America: Vols. XXV–XXIX. 1876–79.

New England: Mount Desert, Me.

Great Head

By John Weiss (1818–1879)

(From Mount Desert)

THE GROUND-PINE flung its carpet on the steep,

As in and out, along the dinted shore

We crept, the surf-beat secrets to explore,

And map the isle for afterthought to keep.

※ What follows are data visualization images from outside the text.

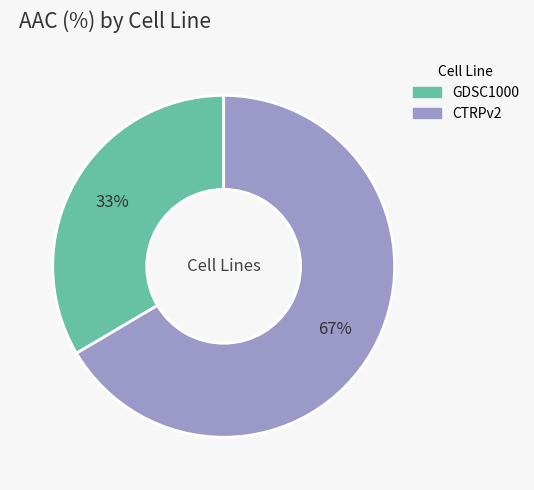

Is it true that CTRPv2 is 74% of the pie?

False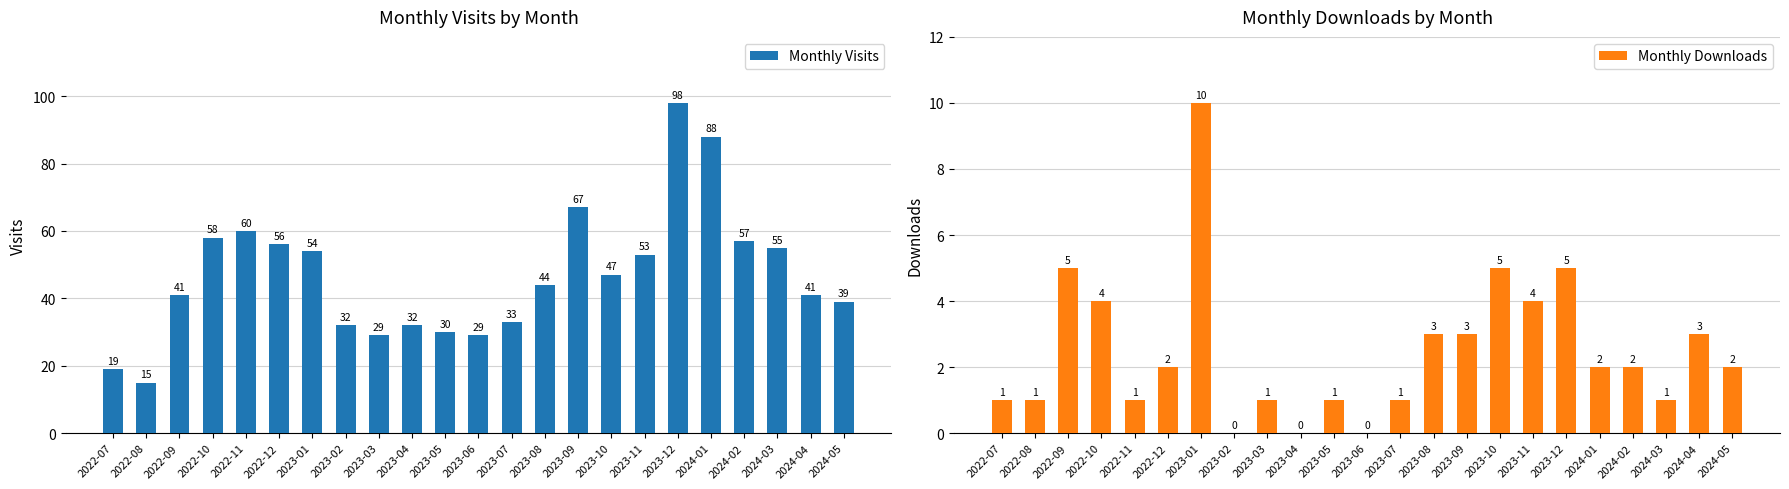

List the series in order of their overall mean, highest first.

Monthly Visits, Monthly Downloads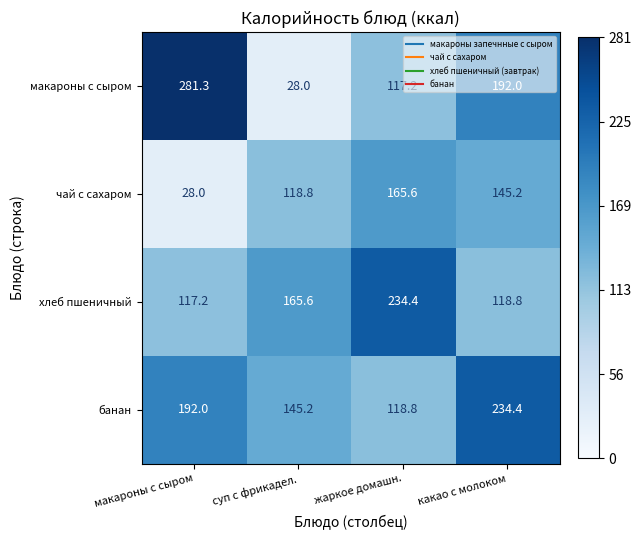

How many series are shown in this chart?

4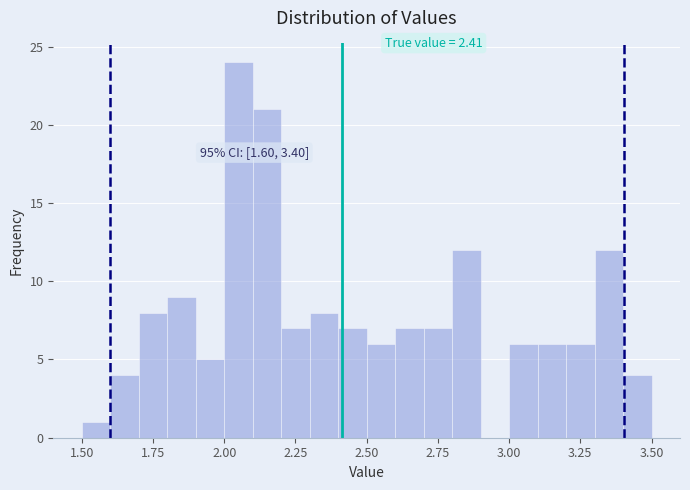

Around what value on the x-axis is the tallest bar? Give the approximate position of its centre, as read against the axis.

2.05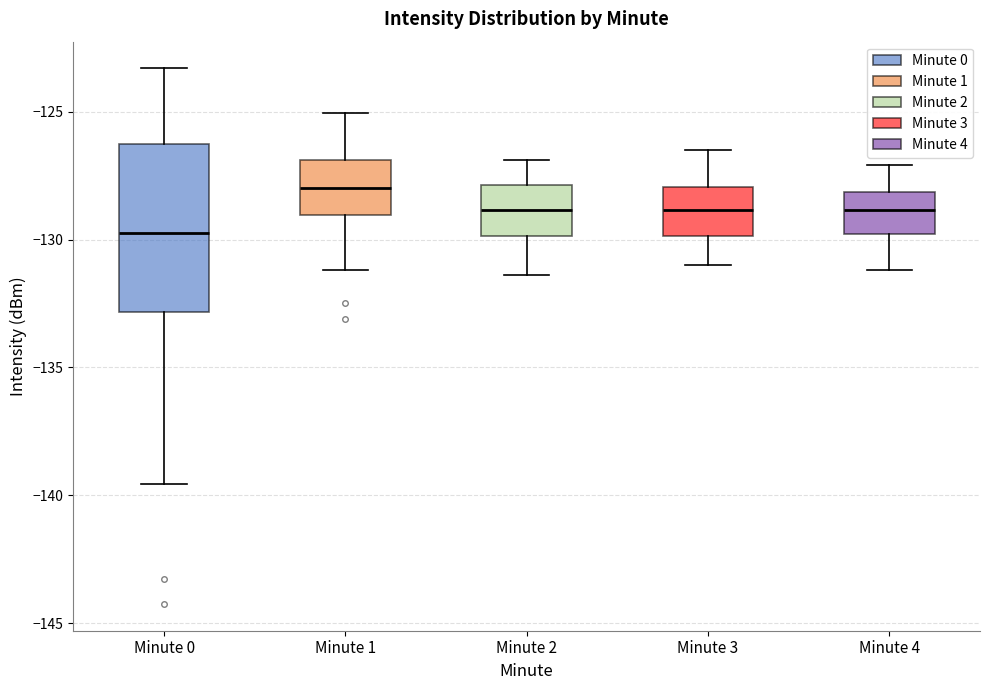

Where does the median line of the box for Minute 1 sit on the y-axis? The values are not printed on the chart, so give them approximately, as read against the axis.

-128.0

And when we paused, to brood with talk and pipe

Upon the color of the cliffs and sky,

To watch light glooms of breezes scurry by,

And let each new surprise grow fancy-ripe,

Between the rocks we found our carpet spread;

From the far softness, where the sky and sea

In act of perfect marriage seemed to be,

The afternoon along the deep was led.

Against the seaward reefs, from time to time,

Some wave, more bold and eager than its mates,

Runs up, all white with hurrying, and waits,

And clings, as to a rugged verse the rhyme;

And falling back as slowly as a strain

That sings a mood we fear will slip away,

Our eyes, released, toward each other stray,

And climb, and cling, and act the wave again.

In lulls of speech the coast begins to croon:

Our thought and glance the far horizon sip;

And leagues of freshness break upon each lip

In tangled drift of mirth and talk and tune.

Tired lids of distance fall; between, a stripe

Of mornings clear, a memory, remains.

This eve we sit apart; the autumn gains;

The cricket’s reverie must share my pipe.